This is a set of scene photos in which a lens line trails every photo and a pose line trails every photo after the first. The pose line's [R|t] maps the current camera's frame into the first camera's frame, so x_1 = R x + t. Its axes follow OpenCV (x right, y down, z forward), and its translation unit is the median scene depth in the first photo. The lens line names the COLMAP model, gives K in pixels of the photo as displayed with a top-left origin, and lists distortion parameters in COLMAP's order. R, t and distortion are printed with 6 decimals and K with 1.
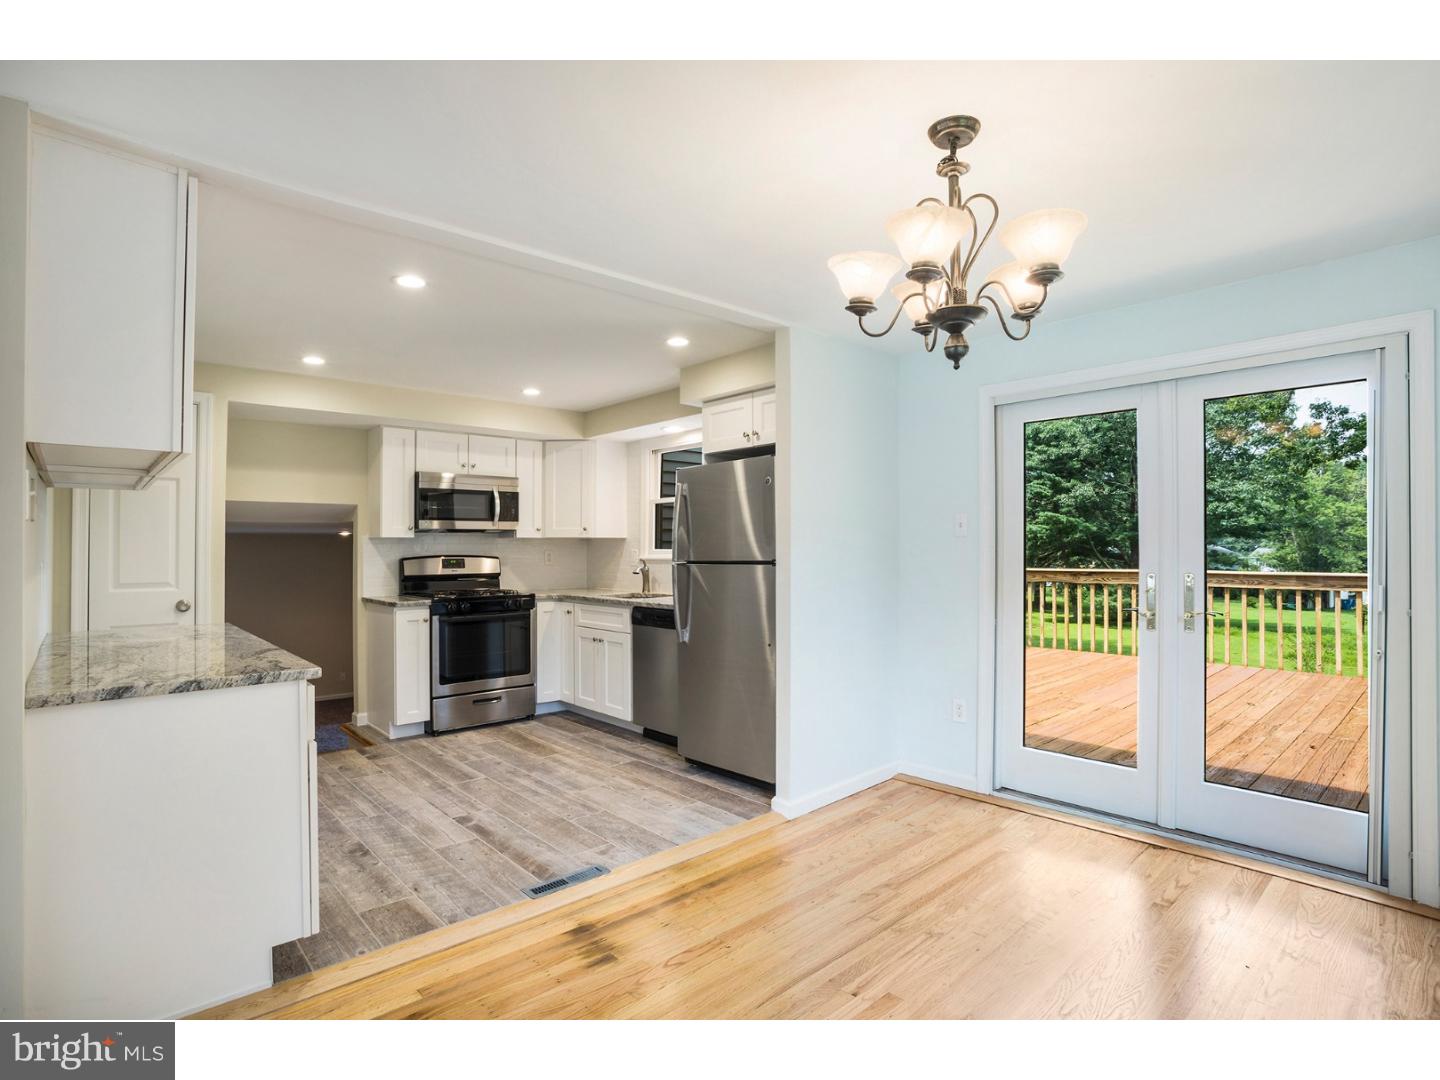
lens RADIAL K [[721.3, 0, 706.0], [0, 721.3, 547.5], [0, 0, 1]] dist [-0.040936, 0.001247]
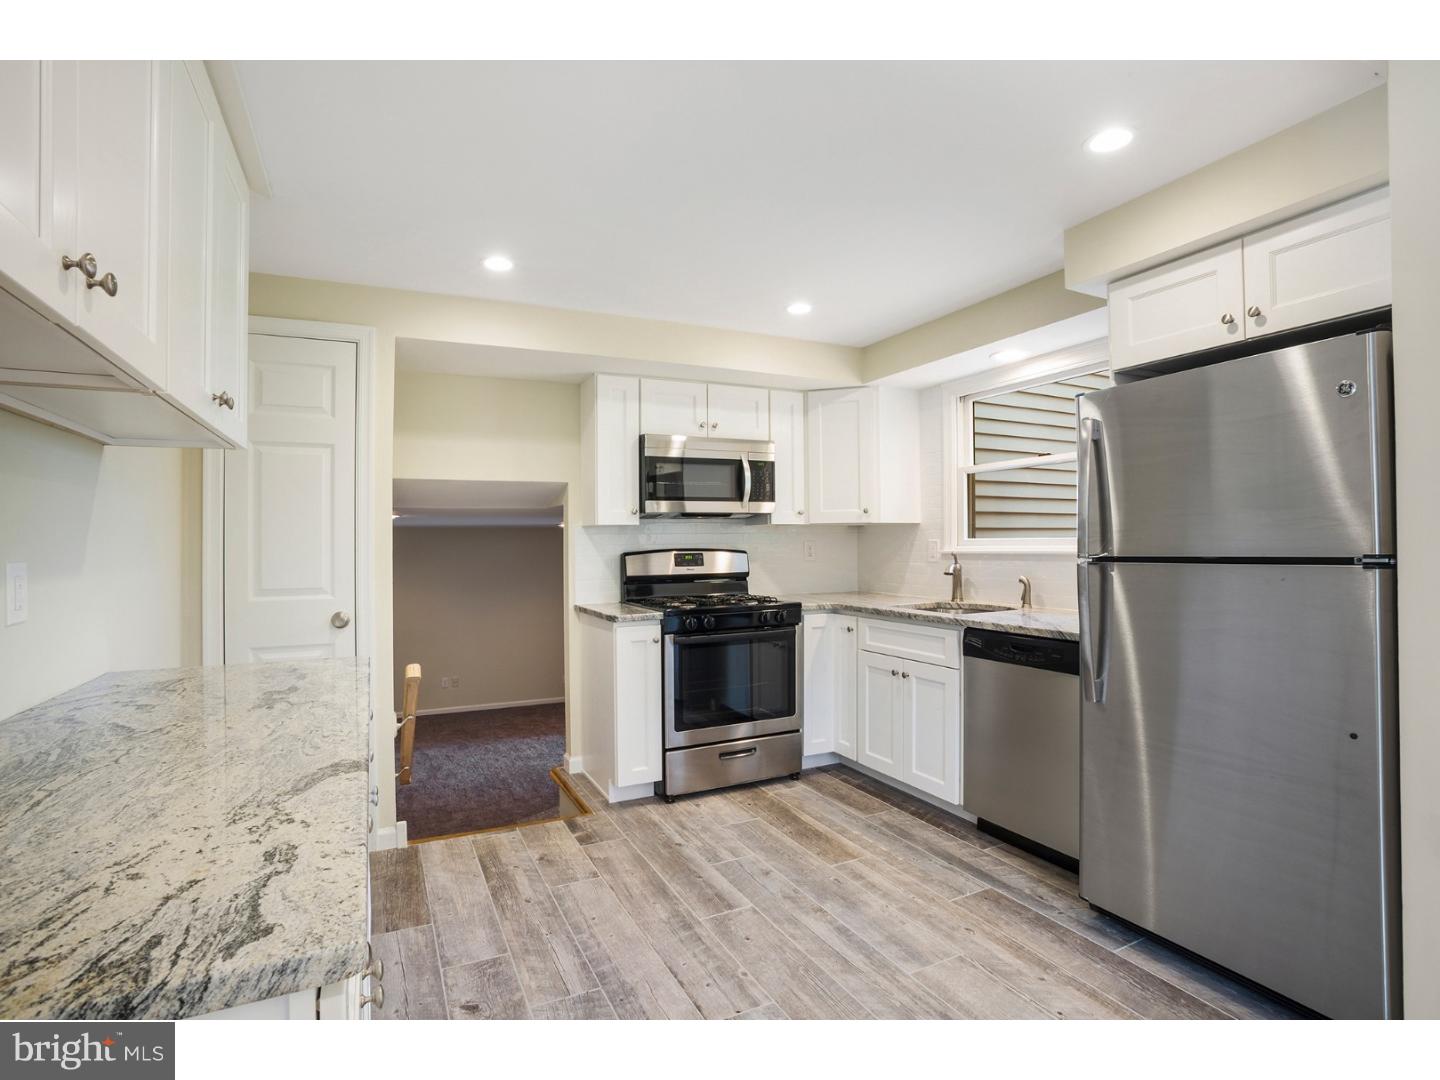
lens RADIAL K [[721.3, 0, 721.6], [0, 721.3, 543.1], [0, 0, 1]] dist [-0.040936, 0.001247]
pose [[0.964519, -0.006248, -0.263938, -0.138513], [0.007382, 0.999967, 0.003305, 0.003071], [0.263909, -0.005136, 0.964534, 0.327713]]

• [Task prompt]
Please write out each line of the data above without any change, leaving out the pictures.

• [Result for this task]
This is a set of scene photos in which a lens line trails every photo and a pose line trails every photo after the first. The pose line's [R|t] maps the current camera's frame into the first camera's frame, so x_1 = R x + t. Its axes follow OpenCV (x right, y down, z forward), and its translation unit is the median scene depth in the first photo. The lens line names the COLMAP model, gives K in pixels of the photo as displayed with a top-left origin, and lists distortion parameters in COLMAP's order. R, t and distortion are printed with 6 decimals and K with 1.
lens RADIAL K [[721.3, 0, 706.0], [0, 721.3, 547.5], [0, 0, 1]] dist [-0.040936, 0.001247]
lens RADIAL K [[721.3, 0, 721.6], [0, 721.3, 543.1], [0, 0, 1]] dist [-0.040936, 0.001247]
pose [[0.964519, -0.006248, -0.263938, -0.138513], [0.007382, 0.999967, 0.003305, 0.003071], [0.263909, -0.005136, 0.964534, 0.327713]]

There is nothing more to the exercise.